I'm sorry about that! I've resized and put them as images rather thank links.

If I need any further editing of the pictures please don't hesitate to slap my hand again. xD'


----------



## chrisn (Dec 23, 2007)

I am no expert, but that does not look like a termite yo me.


----------



## oh'mike (Sep 18, 2009)

That's not a termite----Don't know the name but that's a common thing to find in the woods.

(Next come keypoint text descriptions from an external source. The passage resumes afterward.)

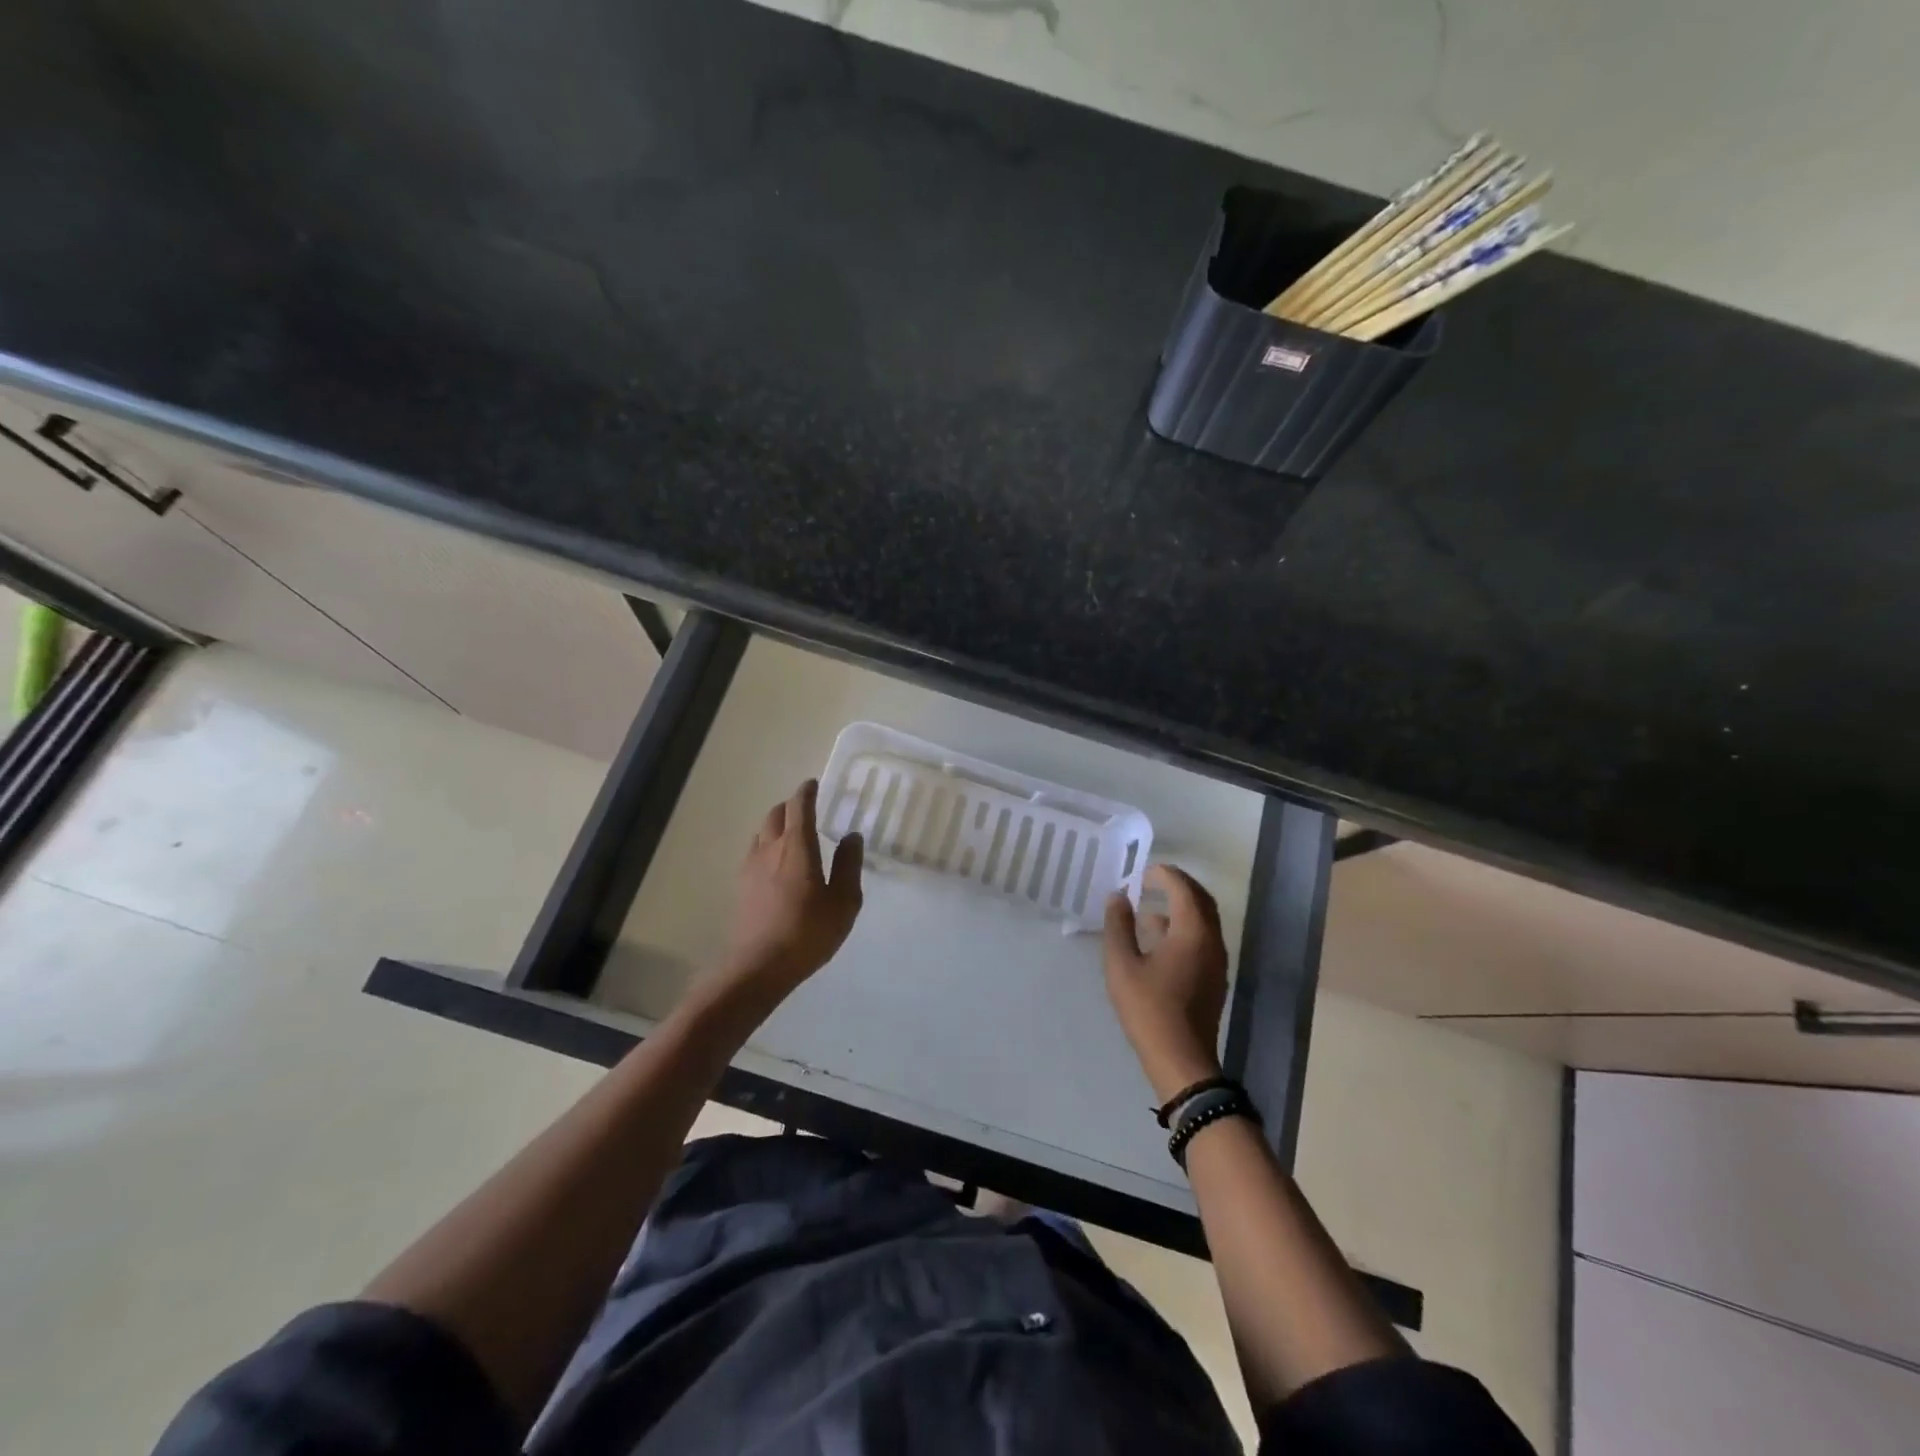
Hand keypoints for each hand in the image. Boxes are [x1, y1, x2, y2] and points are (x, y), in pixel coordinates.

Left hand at [715, 780, 863, 1003]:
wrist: (758, 967)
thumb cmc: (808, 932)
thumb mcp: (843, 902)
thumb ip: (849, 865)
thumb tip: (851, 836)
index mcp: (797, 846)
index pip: (799, 807)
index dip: (806, 792)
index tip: (813, 785)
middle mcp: (770, 848)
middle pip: (776, 814)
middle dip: (791, 806)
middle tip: (806, 810)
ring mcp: (750, 867)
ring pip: (761, 832)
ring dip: (776, 826)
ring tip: (791, 835)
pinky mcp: (741, 886)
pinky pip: (754, 852)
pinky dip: (766, 846)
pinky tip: (775, 864)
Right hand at [1103, 864, 1228, 1101]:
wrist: (1182, 1060)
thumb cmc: (1149, 1008)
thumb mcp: (1122, 964)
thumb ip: (1119, 925)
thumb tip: (1118, 896)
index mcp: (1193, 931)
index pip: (1183, 888)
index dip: (1163, 875)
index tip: (1142, 873)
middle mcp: (1212, 940)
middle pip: (1200, 900)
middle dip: (1177, 886)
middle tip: (1150, 882)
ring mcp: (1216, 960)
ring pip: (1204, 920)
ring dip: (1180, 907)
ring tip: (1148, 911)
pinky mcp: (1214, 977)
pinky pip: (1203, 938)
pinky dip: (1184, 927)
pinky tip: (1158, 941)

He's lost---send him on his way back outside.


----------



## PAbugman (Jun 29, 2010)

Don't know what it is, but everyone else is correct-it is not a termite. It's what we call an accidental invader.


----------



## More Power! (Aug 2, 2011)

I concur: Not a termite. Take him back outside where he belongs, and where he'll almost certainly be happier


----------



## VividBlank (Aug 7, 2011)

Ah, that's good to know. Quite a relief!

To update everyone on the little guy, shortly after his photo session I released him back into the night... so I suppose we're both quite happy now 

Thank you all for your help and guidance.


----------